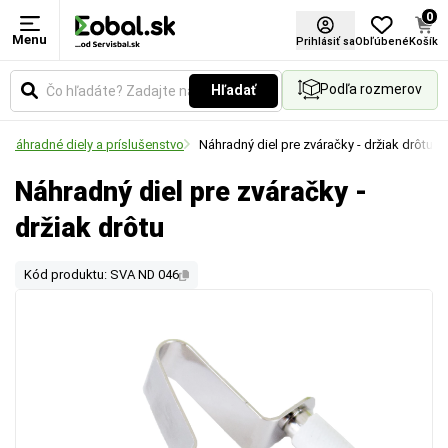
0
Menu
Prihlásiť sa
Obľúbené
Košík
Podľa rozmerov
Hľadať
Náhradné diely a príslušenstvo
Náhradný diel pre zváračky - držiak drôtu
Náhradný diel pre zváračky -
držiak drôtu
Kód produktu: SVA ND 046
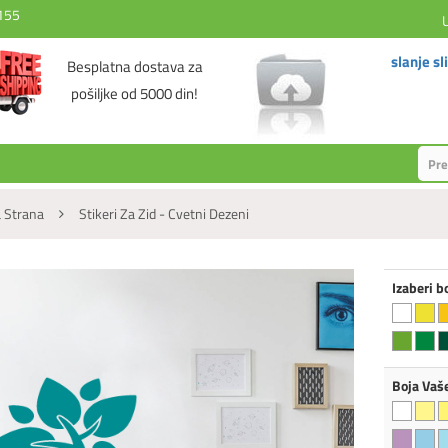
155
slanje sl
Besplatna dostava za
pošiljke od 5000 din!
 Strana
Stikeri Za Zid - Cvetni Dezeni
Izaberi b
Boja Vaš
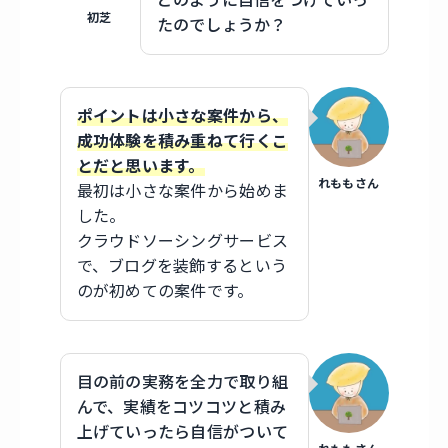
どのように自信をつけていっ
初芝
たのでしょうか？
ポイントは小さな案件から、
成功体験を積み重ねて行くこ
とだと思います。
れももさん
最初は小さな案件から始めま
した。
クラウドソーシングサービス
で、ブログを装飾するという
のが初めての案件です。
目の前の実務を全力で取り組
んで、実績をコツコツと積み
上げていったら自信がついて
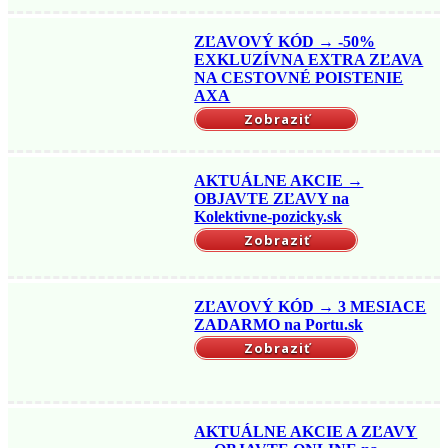
ZĽAVOVÝ KÓD → -50%
EXKLUZÍVNA EXTRA ZĽAVA
NA CESTOVNÉ POISTENIE
AXA
Zobraziť
AKTUÁLNE AKCIE →
OBJAVTE ZĽAVY na
Kolektivne-pozicky.sk
Zobraziť
ZĽAVOVÝ KÓD → 3 MESIACE
ZADARMO na Portu.sk
Zobraziť
AKTUÁLNE AKCIE A ZĽAVY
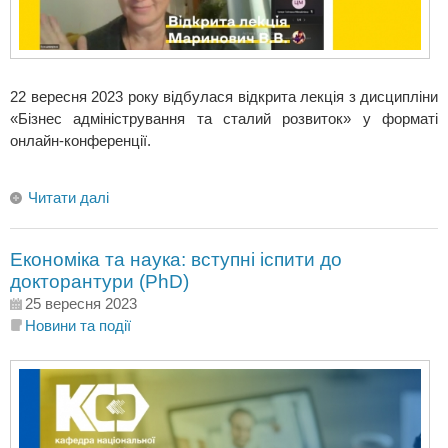
22 вересня 2023 року відбулася відкрита лекція з дисципліни
«Бізнес адміністрування та сталий розвиток» у форматі
онлайн-конференції.
Читати далі
Економіка та наука: вступні іспити до
докторантури (PhD)
25 вересня 2023
Новини та події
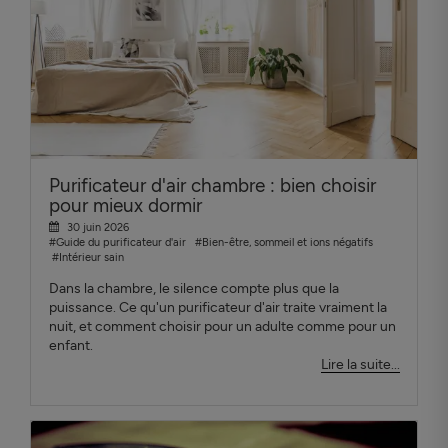
Purificateur d'air chambre : bien choisir
pour mieux dormir
30 juin 2026
#Guide du purificateur d'air
#Bien-être, sommeil et ions négatifs
#Intérieur sain
Dans la chambre, le silence compte plus que la
puissance. Ce qu'un purificateur d'air traite vraiment la
nuit, et comment choisir pour un adulte comme pour un
enfant.
Lire la suite...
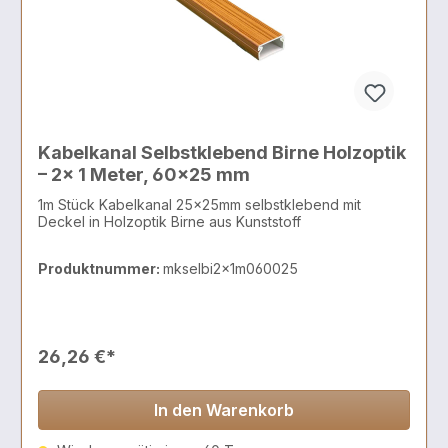
Kabelkanal Selbstklebend Birne Holzoptik
– 2x 1 Meter, 60x25 mm
1m Stück Kabelkanal 25x25mm selbstklebend mit
Deckel in Holzoptik Birne aus Kunststoff
Produktnummer:
mkselbi2x1m060025
26,26 €*
In den Warenkorb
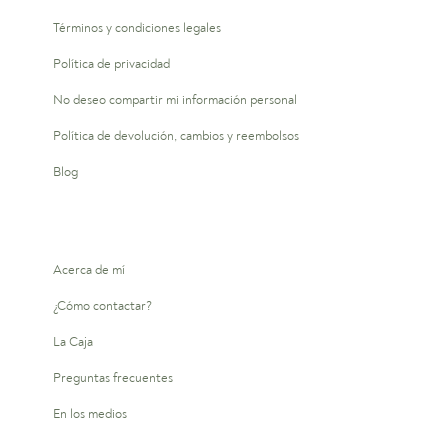
Términos y condiciones legales
Política de privacidad
No deseo compartir mi información personal
Política de devolución, cambios y reembolsos
Blog
Acerca de mí
¿Cómo contactar?
La Caja
Preguntas frecuentes
En los medios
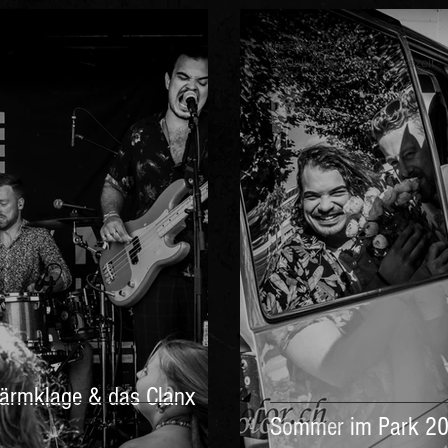
theoskars18
28. Juli 2019
2 Min. Lesezeit
Lärmklage & das Clanx
Sommer im Park 2019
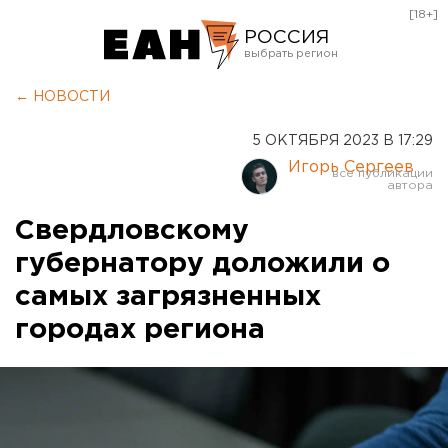
[18+]
РОССИЯ
Екатеринбург
← НОВОСТИ
Челябинск
5 ОКТЯБРЯ 2023 В 17:29
Курган
Игорь Сергеев
Оренбург
Свердловскому
губернатору доложили о
самых загрязненных
городах региона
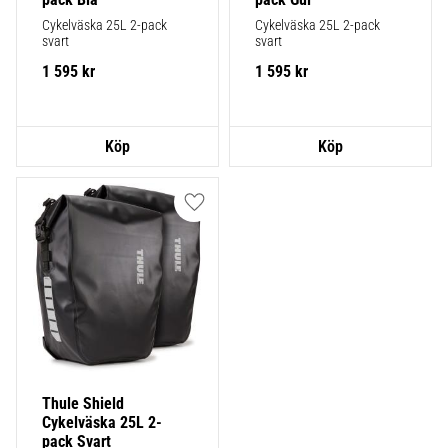
Cykelväska 25L 2-pack 
Cykelväska 25L 2-pack 
svart
svart
1 595
kr
1 595
kr
Lägg till i favoriter
Thule Shield 
Cykelväska 25L 2-
pack Svart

______

### EXERCISE DETAILS
Please restate the entries word for word. Skip the pictures.

### ANSWER
0
Menu
Prihlásiť sa
Obľúbené
Košík
Podľa rozmerov
Hľadať
Náhradné diely a príslušenstvo
Náhradný diel pre zváračky - držiak drôtu
Náhradný diel pre zváračky -
držiak drôtu
Kód produktu: SVA ND 046
155
slanje sl
Besplatna dostava za
pošiljke od 5000 din!
 Strana
Stikeri Za Zid - Cvetni Dezeni
Izaberi b
Boja Vaš
どのように自信をつけていっ
初芝
たのでしょうか？
ポイントは小さな案件から、
成功体験を積み重ねて行くこ
とだと思います。
れももさん
最初は小さな案件から始めま
した。
クラウドソーシングサービス
で、ブログを装飾するという
のが初めての案件です。
目の前の実務を全力で取り組
んで、実績をコツコツと積み
上げていったら自信がついて
ZĽAVOVÝ KÓD → -50%
EXKLUZÍVNA EXTRA ZĽAVA
NA CESTOVNÉ POISTENIE
AXA
Zobraziť
AKTUÁLNE AKCIE →
OBJAVTE ZĽAVY na
Kolektivne-pozicky.sk
Zobraziť
ZĽAVOVÝ KÓD → 3 MESIACE
ZADARMO na Portu.sk
Zobraziť
AKTUÁLNE AKCIE A ZĽAVY
22 вересня 2023 року відбулася відкрита лекція з дисципліни
«Бізнес адміністрування та сталий розвиток» у форматі
онлайн-конференції.
Читати далі
Економіка та наука: вступні іспити до
докторантури (PhD)
25 вересня 2023
Новини та події
Purificateur d'air chambre : bien choisir
pour mieux dormir
30 juin 2026
#Guide du purificateur d'air
#Bien-être, sommeil et ions négatifs
#Intérieur sain
Dans la chambre, le silence compte plus que la
puissance. Ce qu'un purificateur d'air traite vraiment la
nuit, et comment choisir pour un adulte comme pour un
enfant.
Lire la suite...
Kabelkanal Selbstklebend Birne Holzoptik
– 2x 1 Meter, 60x25 mm
1m Stück Kabelkanal 25x25mm selbstklebend mit
Deckel in Holzoptik Birne aus Kunststoff
Produktnummer:
mkselbi2x1m060025
26,26 €*
In den Warenkorb
Términos y condiciones legales
Política de privacidad
No deseo compartir mi información personal
Política de devolución, cambios y reembolsos
Blog
Acerca de mí
¿Cómo contactar?
La Caja
Preguntas frecuentes
En los medios
theoskars18
28. Juli 2019
2 Min. Lesezeit
Lärmklage & das Clanx
Sommer im Park 2019
[18+]
РОССИЯ
Екатеринбург
← НОВОСТИ
Челябинск
5 ОКТЯБРЯ 2023 В 17:29
Курган
Игорь Сергеев
Оренбург
Свердловскому
губернатору доложили о
самых загрязненных
городах региона
Cykelväska 25L 2-pack 
Cykelväska 25L 2-pack 
svart
svart
1 595
kr
1 595
kr
Lägg till i favoriter
Thule Shield 
Cykelväska 25L 2-
pack Svart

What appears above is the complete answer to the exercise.